Das polygonale Gebäude mit seiner konkaven Tuffsteinfassade und zahlreichen Stilzitaten wurde schon zu seiner Entstehungszeit als innovatives Architekturmanifest wahrgenommen. Portoghesi liess sich stark vom Bauplatz inspirieren; von einem Tuffsteinfelsen, einer unerforschten, stark verwitterten römischen Grabstätte und der Geschichte, die in der Nähe eine epische Schlacht zwischen Konstantin und Maxentius rapportiert. Eine Rolle spielte auch eine gestalterische Krise unter den Architekt*innen, nachdem die Propagierung einer Organischen Architektur durch den bekannten Historiker Bruno Zevi angestrengt worden war und keine befriedigende Resultate hervorgebracht hatte. Das Projekt sollte eine Aussage tätigen und einen neuen Aufbruch symbolisieren.
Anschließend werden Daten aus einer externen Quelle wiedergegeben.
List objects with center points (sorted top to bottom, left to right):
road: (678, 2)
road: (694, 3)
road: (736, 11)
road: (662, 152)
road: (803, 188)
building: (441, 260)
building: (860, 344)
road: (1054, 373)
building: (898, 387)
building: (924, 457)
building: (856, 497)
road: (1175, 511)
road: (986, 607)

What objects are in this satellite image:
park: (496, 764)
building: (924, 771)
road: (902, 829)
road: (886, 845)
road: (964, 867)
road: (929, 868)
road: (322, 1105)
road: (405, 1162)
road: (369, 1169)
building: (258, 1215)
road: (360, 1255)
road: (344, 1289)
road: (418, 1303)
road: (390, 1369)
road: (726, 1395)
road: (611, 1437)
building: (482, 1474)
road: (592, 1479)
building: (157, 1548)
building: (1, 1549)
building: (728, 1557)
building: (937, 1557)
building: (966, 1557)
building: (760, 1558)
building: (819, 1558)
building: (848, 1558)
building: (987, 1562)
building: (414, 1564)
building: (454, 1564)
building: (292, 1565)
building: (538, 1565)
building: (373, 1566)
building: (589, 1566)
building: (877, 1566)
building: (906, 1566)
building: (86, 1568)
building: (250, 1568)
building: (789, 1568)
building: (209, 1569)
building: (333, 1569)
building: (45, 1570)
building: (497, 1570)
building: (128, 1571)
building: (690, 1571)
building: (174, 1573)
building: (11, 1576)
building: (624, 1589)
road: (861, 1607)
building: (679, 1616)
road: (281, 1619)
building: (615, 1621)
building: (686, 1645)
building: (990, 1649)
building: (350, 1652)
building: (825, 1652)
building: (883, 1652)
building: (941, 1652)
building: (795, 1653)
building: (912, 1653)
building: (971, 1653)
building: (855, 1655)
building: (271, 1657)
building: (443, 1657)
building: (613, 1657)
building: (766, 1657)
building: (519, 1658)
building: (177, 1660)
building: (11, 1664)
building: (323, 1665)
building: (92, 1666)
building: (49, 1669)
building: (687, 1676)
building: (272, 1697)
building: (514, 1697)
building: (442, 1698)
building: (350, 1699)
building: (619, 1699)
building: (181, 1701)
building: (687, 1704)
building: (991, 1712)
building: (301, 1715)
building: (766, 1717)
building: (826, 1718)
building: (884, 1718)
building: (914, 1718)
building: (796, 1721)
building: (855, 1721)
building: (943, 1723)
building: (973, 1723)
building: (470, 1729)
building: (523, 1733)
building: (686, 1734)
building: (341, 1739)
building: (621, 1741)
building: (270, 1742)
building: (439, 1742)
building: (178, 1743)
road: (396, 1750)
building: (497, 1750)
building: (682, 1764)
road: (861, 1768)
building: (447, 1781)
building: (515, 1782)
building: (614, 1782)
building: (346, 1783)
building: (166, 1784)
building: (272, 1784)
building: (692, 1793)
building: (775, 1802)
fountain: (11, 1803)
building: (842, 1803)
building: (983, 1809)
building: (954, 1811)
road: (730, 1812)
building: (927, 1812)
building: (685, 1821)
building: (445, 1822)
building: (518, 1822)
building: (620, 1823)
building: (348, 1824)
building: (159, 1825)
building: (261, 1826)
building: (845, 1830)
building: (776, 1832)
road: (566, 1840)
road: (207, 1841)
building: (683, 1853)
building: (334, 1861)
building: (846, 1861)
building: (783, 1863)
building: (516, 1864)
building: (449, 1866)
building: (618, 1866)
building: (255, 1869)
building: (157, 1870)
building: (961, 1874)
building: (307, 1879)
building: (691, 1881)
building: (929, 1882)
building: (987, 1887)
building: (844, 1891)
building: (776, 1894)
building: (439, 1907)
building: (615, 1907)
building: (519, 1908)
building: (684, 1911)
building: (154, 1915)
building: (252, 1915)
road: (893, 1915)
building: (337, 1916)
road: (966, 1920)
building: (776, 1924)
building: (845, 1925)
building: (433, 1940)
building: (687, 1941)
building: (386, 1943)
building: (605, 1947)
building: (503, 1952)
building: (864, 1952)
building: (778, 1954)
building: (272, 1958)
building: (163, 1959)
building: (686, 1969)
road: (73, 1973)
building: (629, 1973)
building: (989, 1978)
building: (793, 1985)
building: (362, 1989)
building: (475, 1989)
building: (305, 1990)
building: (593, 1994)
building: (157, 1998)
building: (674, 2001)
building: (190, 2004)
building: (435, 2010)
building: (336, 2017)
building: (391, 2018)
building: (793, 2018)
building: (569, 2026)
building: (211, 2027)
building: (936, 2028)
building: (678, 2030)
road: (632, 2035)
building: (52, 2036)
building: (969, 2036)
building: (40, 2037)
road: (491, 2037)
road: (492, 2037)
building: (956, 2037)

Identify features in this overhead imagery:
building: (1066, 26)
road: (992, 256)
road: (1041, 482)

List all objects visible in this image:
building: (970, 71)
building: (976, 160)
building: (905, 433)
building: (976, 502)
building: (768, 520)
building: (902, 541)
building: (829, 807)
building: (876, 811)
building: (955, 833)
Es löste ein kontroverses Echo aus. 

Foto: Casalgrande Padana

In einem kritischen Artikel zum Projekt in «L’architettura cronache e storia» wurde die Casa Baldi als «problematisches Gebäude» bezeichnet, als kleines Bauvorhaben, das Roms Architekt*innen perplex zurückliess und unter ihnen auf Ablehnung stiess. Denn einerseits schien es unter dem Einfluss von Raumgestaltungsprinzipien der Moderne zu stehen, insbesondere der räumlichen Manipulation, andererseits war es stark mit verschiedenen Stilzitaten aufgeladen, was man als «reaktionär» einstufte. Durch seine bewusste Zweideutigkeit verwickle das Haus seine Betrachter*innen in einen narrativen Prozess, in den sie miteinbezogen und selbst zu Autor*innen würden, so beschrieb es die Publikation.

Foto: Casalgrande Padana

Casalgrande Padana hat die Casa Baldi übernommen. Paolo Portoghesi (geboren 1931), der mit dem 1983 auf Deutsch erschienenen Buch «Ausklang der modernen Architektur: von der Verödung zur neuen Sensibilität» ein Schlüsselwerk zur postmodernen Architektur verfasste, wurde mit der Umgestaltung des Hauses zum «Creative Centre» des Unternehmens beauftragt. Es ist das dritte seiner Art in Italien und soll einerseits dem ungezwungenen kreativen Beisammensein dienen, andererseits auch die Produktpalette des Feinsteinzeug-Herstellers präsentieren. Die Eröffnung fand im Mai dieses Jahres statt.

Foto: Casalgrande Padana

Der betagte Architekt nahm sich der Aufgabe gerne an. «Die Idee, das Gebäude einer neuen Nutzung zuzuführen, hat mich begeistert», sagte Paolo Portoghesi archiportale.com. Auch an der Verwendung von Casalgrande-Produkten, die attraktiver und robuster als Natursteine seien, hatte er nichts auszusetzen. Sein Ziel war es, in dialektischer Weise die Wünsche der neuen Besitzerin und die Vergangenheit als kleines Wohnhaus zusammenzuführen.